I am a 31 y/o who is 5'4 1/2, 145 lb who wants advice to be fitted on a 585. Most likely will need a 49, just making sure a 49 would be ok since it is the smallest frame. I looked through the LOOK forum and most people are a little taller than me, so hard to compare. 
Here is my measurements, my pops and I did the competitive cyclist fit calculator.
INSEAM: 28.25 INCHES
TRUNK: 22.25
FOREARM: 12.5
ARM: 24.375
THIGH: 23.375
LOWER LEG: 19.875
STERNAL NOTCH: 52.75
BODY HEIGHT: 64.5

Don't know if that is to much info or not. Per the fit calculator, I would need a Top Tube of 52 on a BMC Team Machine.

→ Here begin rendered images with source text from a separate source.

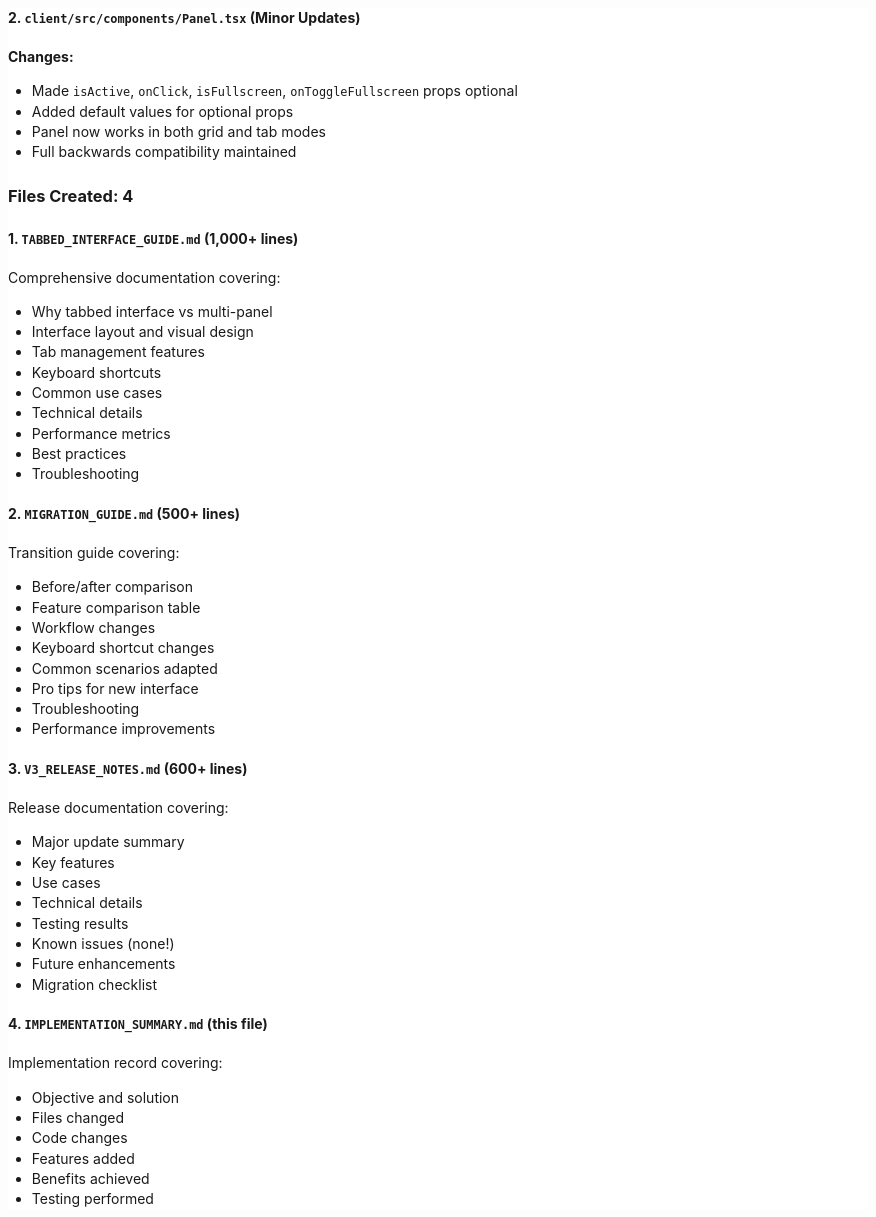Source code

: #### 2. `client/src/components/Panel.tsx` (Minor Updates)

**Changes:**
- Made `isActive`, `onClick`, `isFullscreen`, `onToggleFullscreen` props optional
- Added default values for optional props
- Panel now works in both grid and tab modes
- Full backwards compatibility maintained

### Files Created: 4

#### 1. `TABBED_INTERFACE_GUIDE.md` (1,000+ lines)
Comprehensive documentation covering:
- Why tabbed interface vs multi-panel
- Interface layout and visual design
- Tab management features
- Keyboard shortcuts
- Common use cases
- Technical details
- Performance metrics
- Best practices
- Troubleshooting

#### 2. `MIGRATION_GUIDE.md` (500+ lines)
Transition guide covering:
- Before/after comparison
- Feature comparison table
- Workflow changes
- Keyboard shortcut changes
- Common scenarios adapted
- Pro tips for new interface
- Troubleshooting
- Performance improvements

#### 3. `V3_RELEASE_NOTES.md` (600+ lines)
Release documentation covering:
- Major update summary
- Key features
- Use cases
- Technical details
- Testing results
- Known issues (none!)
- Future enhancements
- Migration checklist

#### 4. `IMPLEMENTATION_SUMMARY.md` (this file)
Implementation record covering:
- Objective and solution
- Files changed
- Code changes
- Features added
- Benefits achieved
- Testing performed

The 49 LOOK frame has a 52 top tube.

Thanks


----------



## thpeyton (Jun 25, 2006)

My best advice would be to ride the bike. Go to a store that's my best advice. Even if people tell you what you should fit, it wouldn't matter. The best fit by standard might not be the best fit for you.


----------



## C-40 (Feb 4, 2004)

*couldn't ride any larger...*

If your inseam is an accurate cycling inseam, to saddle-like crotch contact in bare feet, then the standover height on the 49cm frame, at 71.7cm is identical to your inseam. Only your shoes will provide any standover clearance.


----------



## lemond111 (May 22, 2005)

Thanks guys for your words of wisdom. C-40, looks like that would be the right size. There is only one dealership that sells Look in St. Louis and they have a size 53. The ride was great. I did not want to talk to many specifics with the dealership since I will not be buying the frame from them, instead online, better deal. At that shop I rode a Scott CR1 and cannonadale six-13 but the Look one.
Now that the frame has been decided on, next is the wheels. I have been doing a lot of research on this forum, sounds like I need to test ride a few of the wheelsets and go from there. Everyone has their favorites. 
Todd


----------